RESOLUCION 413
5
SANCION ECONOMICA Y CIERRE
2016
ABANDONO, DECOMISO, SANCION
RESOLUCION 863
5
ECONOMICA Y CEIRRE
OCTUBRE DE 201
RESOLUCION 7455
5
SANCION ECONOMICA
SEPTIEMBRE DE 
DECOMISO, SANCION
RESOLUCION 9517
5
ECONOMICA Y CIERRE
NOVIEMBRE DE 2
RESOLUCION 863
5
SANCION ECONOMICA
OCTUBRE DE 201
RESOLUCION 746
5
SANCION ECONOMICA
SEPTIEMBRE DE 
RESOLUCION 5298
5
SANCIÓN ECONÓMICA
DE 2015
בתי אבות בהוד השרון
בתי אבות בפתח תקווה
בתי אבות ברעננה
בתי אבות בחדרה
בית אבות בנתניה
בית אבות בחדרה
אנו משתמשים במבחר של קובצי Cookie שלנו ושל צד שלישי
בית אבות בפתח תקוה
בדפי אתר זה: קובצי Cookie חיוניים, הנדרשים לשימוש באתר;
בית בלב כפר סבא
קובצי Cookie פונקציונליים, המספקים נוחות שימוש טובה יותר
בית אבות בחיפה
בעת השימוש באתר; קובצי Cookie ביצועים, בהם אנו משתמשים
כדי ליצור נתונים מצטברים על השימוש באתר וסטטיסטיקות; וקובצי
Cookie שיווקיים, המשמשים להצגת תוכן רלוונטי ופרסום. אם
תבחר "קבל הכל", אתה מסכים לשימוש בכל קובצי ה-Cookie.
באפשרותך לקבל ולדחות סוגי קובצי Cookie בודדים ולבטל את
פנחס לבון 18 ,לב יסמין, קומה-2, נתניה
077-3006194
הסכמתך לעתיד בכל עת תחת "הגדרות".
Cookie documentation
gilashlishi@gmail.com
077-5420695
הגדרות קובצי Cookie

**INSTRUCTIONS TO FOLLOW**
Set down the listing above line for line, keeping every character, accent, and line break unchanged.

**RESULT OF THIS EXERCISE**
RESOLUCION 413
5
SANCION ECONOMICA Y CIERRE
2016
ABANDONO, DECOMISO, SANCION
RESOLUCION 863
5
ECONOMICA Y CEIRRE
OCTUBRE DE 201
RESOLUCION 7455
5
SANCION ECONOMICA
SEPTIEMBRE DE 
DECOMISO, SANCION
RESOLUCION 9517
5
ECONOMICA Y CIERRE
NOVIEMBRE DE 2
RESOLUCION 863
5
SANCION ECONOMICA
OCTUBRE DE 201
RESOLUCION 746
5
SANCION ECONOMICA
SEPTIEMBRE DE 
RESOLUCION 5298
5
SANCIÓN ECONÓMICA
DE 2015
בתי אבות בהוד השרון
בתי אבות בפתח תקווה
בתי אבות ברעננה
בתי אבות בחדרה
בית אבות בנתניה
בית אבות בחדרה
אנו משתמשים במבחר של קובצי Cookie שלנו ושל צד שלישי
בית אבות בפתח תקוה
בדפי אתר זה: קובצי Cookie חיוניים, הנדרשים לשימוש באתר;
בית בלב כפר סבא
קובצי Cookie פונקציונליים, המספקים נוחות שימוש טובה יותר
בית אבות בחיפה
בעת השימוש באתר; קובצי Cookie ביצועים, בהם אנו משתמשים
כדי ליצור נתונים מצטברים על השימוש באתר וסטטיסטיקות; וקובצי
Cookie שיווקיים, המשמשים להצגת תוכן רלוונטי ופרסום. אם
תבחר "קבל הכל", אתה מסכים לשימוש בכל קובצי ה-Cookie.
באפשרותך לקבל ולדחות סוגי קובצי Cookie בודדים ולבטל את
פנחס לבון 18 ,לב יסמין, קומה-2, נתניה
077-3006194
הסכמתך לעתיד בכל עת תחת "הגדרות".
Cookie documentation
gilashlishi@gmail.com
077-5420695
הגדרות קובצי Cookie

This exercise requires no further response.